History is filled with stories besides our own that can leave us longing for our Lord. It’s good to consider the stories of martyrs and church fathers, and once in a while, we should try to read the stories in the Bible as if we had never heard them before. I can so easily read the Bible stories I heard as a child and forget the wonder because I’ve heard it so many times. We serve an awesome God, though!

Another story I hear often that should leave me longing after, desiring, and joying in God is the gospel. This, too, I have heard repeatedly. I know the story, but often I forget the wonder. What could leave me longing after the house of the Lord than remembering what He gave for me to have restored fellowship with Him? In whom could I delight any more than in the One who saved my soul from the depths of hell? I can recite the gospel story so easily it makes me wonder sometimes if I really know what I’m saying. The Son of God, being fully and completely God, was willing to leave heaven’s throne to come and suffer for the same people that would spit, mock, ridicule, and crucify Him on a cross. That God of unfathomable magnitude came down to earth to take our punishment for sin. That’s love, completely undeserved. That’s grace. That’s amazing grace.

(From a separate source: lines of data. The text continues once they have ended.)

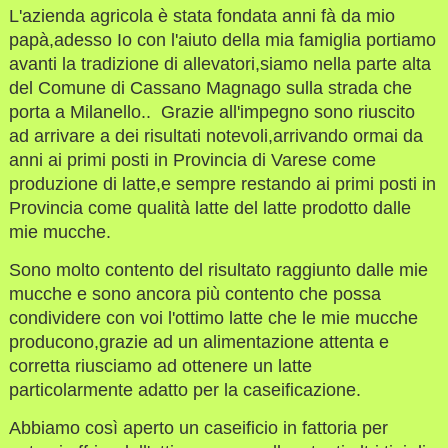
L'azienda agricola è stata fondata anni fà da mio
papà,adesso Io con l'aiuto della mia famiglia portiamo
avanti la tradizione di allevatori,siamo nella parte alta
del Comune di Cassano Magnago sulla strada che
porta a Milanello.. Grazie all'impegno sono riuscito
ad arrivare a dei risultati notevoli,arrivando ormai da
anni ai primi posti in Provincia di Varese come
produzione di latte,e sempre restando ai primi posti in
Provincia come qualità latte del latte prodotto dalle
mie mucche.
Sono molto contento del risultato raggiunto dalle mie
mucche e sono ancora più contento che possa
condividere con voi l'ottimo latte che le mie mucche
producono,grazie ad un alimentazione attenta e
corretta riusciamo ad ottenere un latte
particolarmente adatto per la caseificazione.
Abbiamo così aperto un caseificio in fattoria per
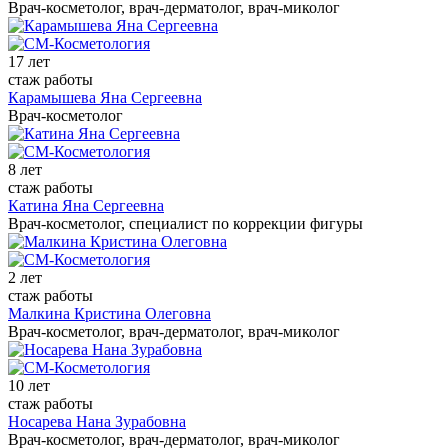
Врач-косметолог, врач-дерматолог, врач-миколог
17 лет
стаж работы
Карамышева Яна Сергеевна
Врач-косметолог
8 лет
стаж работы
Катина Яна Сергеевна
Врач-косметолог, специалист по коррекции фигуры
2 лет
стаж работы
Малкина Кристина Олеговна
Врач-косметолог, врач-дерматолог, врач-миколог
10 лет
стаж работы
Носарева Нана Зурабовна
Врач-косметолог, врач-дерматолог, врач-миколог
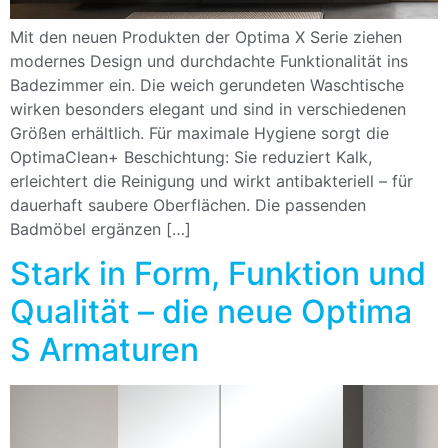
Mit den neuen Produkten der Optima X Serie ziehen
modernes Design und durchdachte Funktionalität ins
Badezimmer ein. Die weich gerundeten Waschtische
wirken besonders elegant und sind in verschiedenen
Größen erhältlich. Für maximale Hygiene sorgt die
OptimaClean+ Beschichtung: Sie reduziert Kalk,
erleichtert die Reinigung und wirkt antibakteriell – für
dauerhaft saubere Oberflächen. Die passenden
Badmöbel ergänzen […]
Stark in Form, Funktion und
Qualität – die neue Optima
S Armaturen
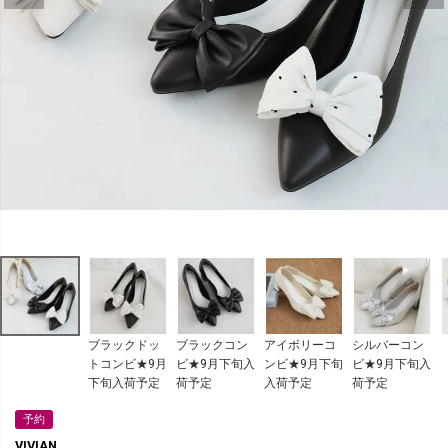
ブラックドッ
ブラックコン
アイボリーコ
シルバーコン
トコンビ★9月
ビ★9月下旬入
ンビ★9月下旬
ビ★9月下旬入
下旬入荷予定
荷予定
入荷予定
荷予定
予約
VIVIAN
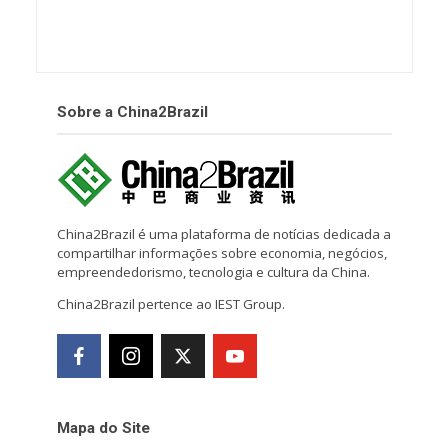
Sobre a China2Brazil
China2Brazil é uma plataforma de notícias dedicada a
compartilhar informações sobre economia, negócios,
empreendedorismo, tecnologia e cultura da China.
China2Brazil pertence ao IEST Group.
Mapa do Site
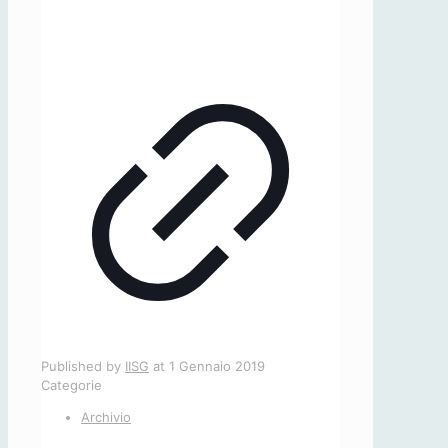
Published by
IISG
at
1 Gennaio 2019
Categorie
Archivio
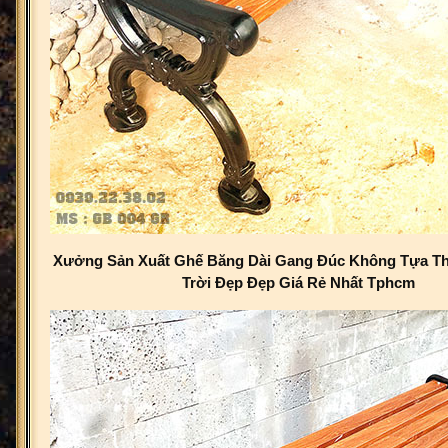
Xưởng Sản Xuất Ghế Băng Dài Gang Đúc Không Tựa Th
Trời Đẹp Đẹp Giá Rẻ Nhất Tphcm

The psalmist in Psalm 37 says to delight yourself in God the LORD. That’s a command. This command is surrounded by other commands: fret not, trust in God, commit your way unto him, rest in him, cease from anger, and forsake wrath. We aren’t supposed to feel delighted in him once in a while or when circumstances are right, but we have to make ourselves delighted in him, no matter what. With all God has done for us, we have every reason in the world to be delighted in God. Why am I visibly and physically excited to see my friends, for this film to come out, or to do whatever other thing for my entertainment, but I’m not thrilled on Saturday night or Sunday morning to be going to the house of God to worship him?

Let’s take time today, tonight, or tomorrow morning to delight ourselves in the LORD. Let’s talk to God, listen through his Word, and reflect on what He’s done and who He is. Let’s fill our thoughts with these amazing things so that, like the Psalmist says, our hearts and souls long to be near and to worship God as a hart pants for water. Let’s start our Sabbath rest by putting our hearts in a state of worship and awe for the Lord our God.